Et alors que je quitte nos deux compères, qui vient renforcer ce gang de talents franchies ? Louis Linard, aka Labrik débarque au siège 8, tout sourire, avec une centaine de milliers de pions. Trois top regs tricolores à la même table. On va rester à l’affut. - Fausto
Zarbo fait tomber le costard
Giuseppe Zarbo, c’est la classe à l’italienne. Toujours un costard impeccable, une élégance qui fait plaisir dans les rooms où fourmillent les maillots de foot et autres survêtements négligés. Mais que vois-je au moment de l’apercevoir en table 403 ? Giuseppe Zarbo avec un maillot de la Squaddra Azzura et une casquette
Italia !
Ma que fai Giuseppe ? « Ici, c’est Vegas ! » assume le plus italien des français, ou le plus français des italiens, on ne sait plus vraiment. Même le chipcount s’y perd. « Un jour ils me mettent italien, un jour ils me mettent français. La dernière fois, je suis repassé italien à partir du Jour 4 » se souvient Zarbo.
On lui souhaite de pouvoir faire la même expérience, mais pour cela, il faudra déjà passer l’obstacle du jour. Et depuis hier, Giuseppe a du mal à trouver son rythme. « Je perds 20 000 puis je les regagne, je gagne 20 000 puis je les reperds, c’est comme ça depuis le début, raconte l’intéressé. En même temps, je n’ai pas de spot. La seul fois où je trouve deux rois, je tombe contre deux as ». Heureusement, son adversaire n’avait que peu de stack. 20 000, justement. Avec 70 000 jetons devant lui, le représentant de la Squadra Azzura a encore largement de quoi faire.

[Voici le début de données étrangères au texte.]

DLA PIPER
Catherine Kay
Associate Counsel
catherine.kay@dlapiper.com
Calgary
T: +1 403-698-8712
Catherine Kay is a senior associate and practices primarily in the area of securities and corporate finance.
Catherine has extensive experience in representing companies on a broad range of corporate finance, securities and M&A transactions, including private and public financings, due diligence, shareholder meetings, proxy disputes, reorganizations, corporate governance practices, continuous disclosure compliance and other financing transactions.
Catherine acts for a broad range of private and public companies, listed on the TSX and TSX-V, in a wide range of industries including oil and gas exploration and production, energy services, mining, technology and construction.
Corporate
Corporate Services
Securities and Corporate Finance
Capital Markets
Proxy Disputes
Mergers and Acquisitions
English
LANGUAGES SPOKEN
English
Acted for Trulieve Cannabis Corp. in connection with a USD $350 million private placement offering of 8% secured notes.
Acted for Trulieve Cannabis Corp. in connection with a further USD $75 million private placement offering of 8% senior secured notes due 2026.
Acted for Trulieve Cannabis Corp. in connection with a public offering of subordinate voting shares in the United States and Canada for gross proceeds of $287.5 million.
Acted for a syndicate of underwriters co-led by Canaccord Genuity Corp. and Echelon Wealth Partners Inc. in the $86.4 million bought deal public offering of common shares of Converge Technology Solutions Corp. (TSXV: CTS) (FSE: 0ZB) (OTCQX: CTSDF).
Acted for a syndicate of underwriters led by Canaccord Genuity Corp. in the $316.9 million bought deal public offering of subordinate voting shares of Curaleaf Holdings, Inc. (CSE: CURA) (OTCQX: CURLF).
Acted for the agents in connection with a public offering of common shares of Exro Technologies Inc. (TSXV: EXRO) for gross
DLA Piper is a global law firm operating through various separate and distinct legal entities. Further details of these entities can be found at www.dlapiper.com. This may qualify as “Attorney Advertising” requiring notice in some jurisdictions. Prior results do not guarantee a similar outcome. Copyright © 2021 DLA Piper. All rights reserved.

En attendant de monter les pilasses, Giuseppe discute avec ses collègues francophones. Après le trio fantastique Deyra-Forge-Linard, nous avons ici un virage Zarbo-Houri-Panetti. Au siège numéro 7, Yehoram Houri a trouvé brelan intermédiaire sur un board 1074, et s’est fait payer grassement au flop, puis sur la turn 6 avant que son adversaire n’abandonne sur la river A. Avec 140 000 jetons, il fait partie des gros stacks de la table. Son voisin Christophe Panetti n’est pas mal non plus. Pas de gros coups à signaler, mais à force de gratter les petits pots, le Suisse dépasse désormais les 100 000 jetons. - Fausto
Statistiques anecdotes et citation à la con
43 : comme le nombre de tables restantes dans la Pavillon Room, à quelques instants du break. Elle est la prochaine salle à fermer. Tous seront réunis ensuite dans l’ultime salle qu’ils ne quitteront plus, l’Amazon Room.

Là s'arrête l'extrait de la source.